Remember I mentioned on the phone how I can gain 10lbs from drinking a glass of water...


----------



## FatTire (Mar 20, 2012)

I wonder if his anwering machine says "hi, im naekid, please leave a message.." 

Anyway, yes people have different metabolisms, different concentrations of slow and fast twitch muscles ect. A clean diet and exercise does a great deal for the vast majoeity of people. However, the current "ideal' of a barbie shaped chick is both absurd and unhealthy. The current 'ideal' of a dude with a six pack and no body hair is also absurd n unhealthy. Were building a bunch of shaved wimps and vomiting angry chicks,.


----------



## goshengirl (Dec 18, 2010)

I know metabolism is not my excuse.


----------



## Grimm (Sep 5, 2012)

FatTire said:


> I wonder if his anwering machine says "hi, im naekid, please leave a message.."


Not sure. He called me. 

As far as metabolism goes it is controlled by the thyroid. If the thyroid is malfunctioning or dying that has a lot of effect on the body. Even a tiny bit one way or the other can really screw with the whole body function.

I advise having it checked at least once a year. I have to have mine checked every three months but then mine is malfunctioning.


----------



## NaeKid (Oct 17, 2008)

FatTire said:


> I wonder if his anwering machine says "hi, im naekid, please leave a message.."

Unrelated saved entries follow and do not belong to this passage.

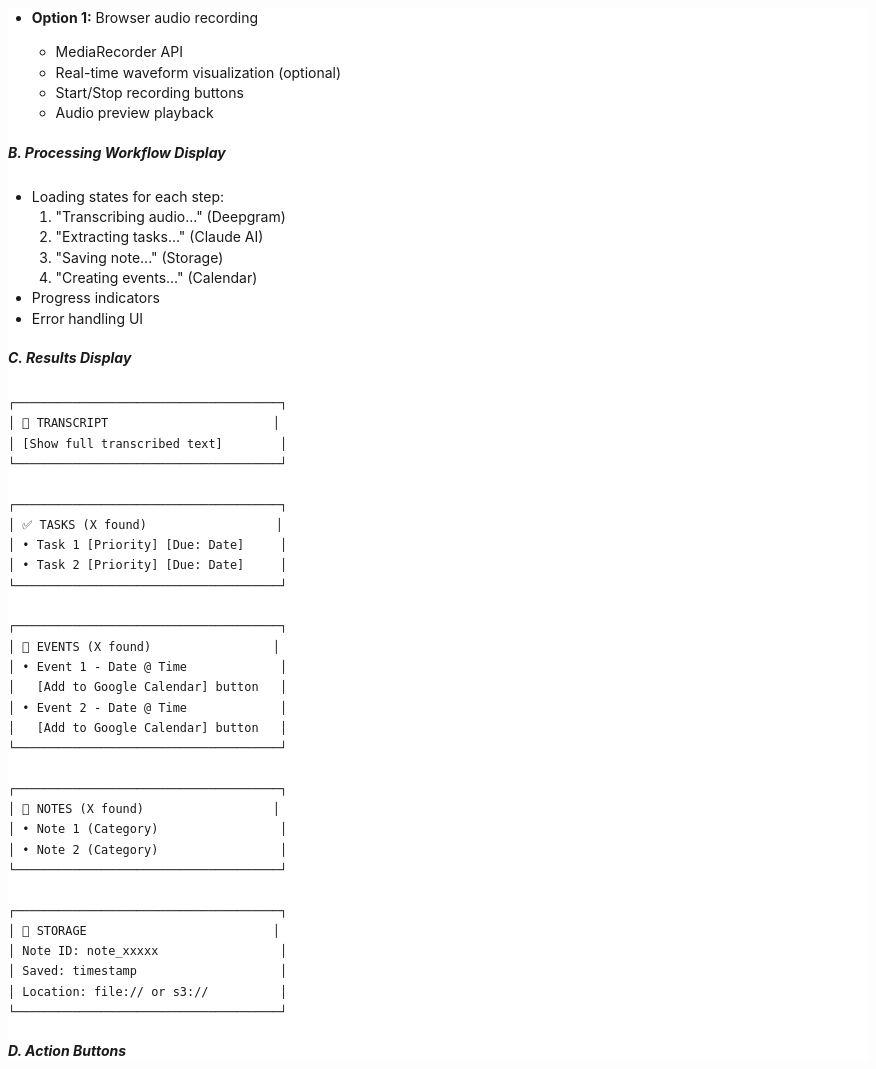 - **Option 1:** Browser audio recording

  - MediaRecorder API
  - Real-time waveform visualization (optional)
  - Start/Stop recording buttons
  - Audio preview playback

##### B. Processing Workflow Display

- Loading states for each step:
  1. "Transcribing audio..." (Deepgram)
  2. "Extracting tasks..." (Claude AI)
  3. "Saving note..." (Storage)
  4. "Creating events..." (Calendar)
- Progress indicators
- Error handling UI

##### C. Results Display

```
┌─────────────────────────────────────┐
│ 📝 TRANSCRIPT                       │
│ [Show full transcribed text]        │
└─────────────────────────────────────┘

┌─────────────────────────────────────┐
│ ✅ TASKS (X found)                  │
│ • Task 1 [Priority] [Due: Date]     │
│ • Task 2 [Priority] [Due: Date]     │
└─────────────────────────────────────┘

┌─────────────────────────────────────┐
│ 📅 EVENTS (X found)                 │
│ • Event 1 - Date @ Time             │
│   [Add to Google Calendar] button   │
│ • Event 2 - Date @ Time             │
│   [Add to Google Calendar] button   │
└─────────────────────────────────────┘

┌─────────────────────────────────────┐
│ 📓 NOTES (X found)                  │
│ • Note 1 (Category)                 │
│ • Note 2 (Category)                 │
└─────────────────────────────────────┘

┌─────────────────────────────────────┐
│ 💾 STORAGE                          │
│ Note ID: note_xxxxx                 │
│ Saved: timestamp                    │
│ Location: file:// or s3://          │
└─────────────────────────────────────┘
```

##### D. Action Buttons
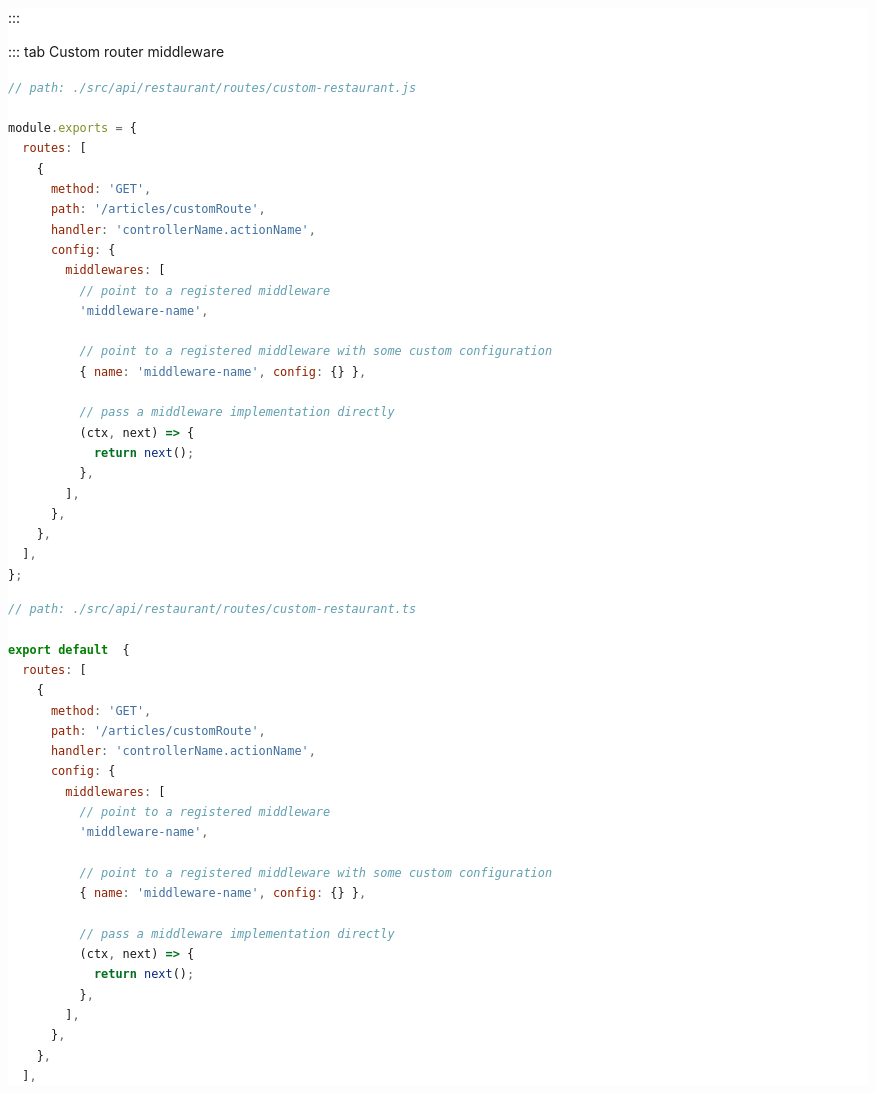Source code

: </code-block>
</code-group>

:::

::: tab Custom router middleware

<code-group>
<code-block title=JAVASCRIPT>

```js
// path: ./src/api/restaurant/routes/custom-restaurant.js

module.exports = {
  routes: [
    {
      method: 'GET',
      path: '/articles/customRoute',
      handler: 'controllerName.actionName',
      config: {
        middlewares: [
          // point to a registered middleware
          'middleware-name', 

          // point to a registered middleware with some custom configuration
          { name: 'middleware-name', config: {} }, 

          // pass a middleware implementation directly
          (ctx, next) => {
            return next();
          },
        ],
      },
    },
  ],
};
```

</code-block>

<code-block title=TYPESCRIPT>

```js
// path: ./src/api/restaurant/routes/custom-restaurant.ts

export default  {
  routes: [
    {
      method: 'GET',
      path: '/articles/customRoute',
      handler: 'controllerName.actionName',
      config: {
        middlewares: [
          // point to a registered middleware
          'middleware-name', 

          // point to a registered middleware with some custom configuration
          { name: 'middleware-name', config: {} }, 

          // pass a middleware implementation directly
          (ctx, next) => {
            return next();
          },
        ],
      },
    },
  ],
```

Noppers ... my answering machine(s) is just the generic greeting that comes from the factory. My voice is not recorded due the fact that I had a stalker for just under a year.


----------



## jsriley5 (Sep 22, 2012)

Dunno about hte metabolism genes I know my weight went to crap when my body parts started failing reducing my activity level. I always liked to eat but way back when I loved to work hard/play hard run the hills and hollers etc. the liking to eat hasn't stopped but once the knees.back and then everything else went back there is no more running hills hollers or anywhere else. And I know how ya feel about the water. I swear I can eat ten pounds of food and water and gain 50.


----------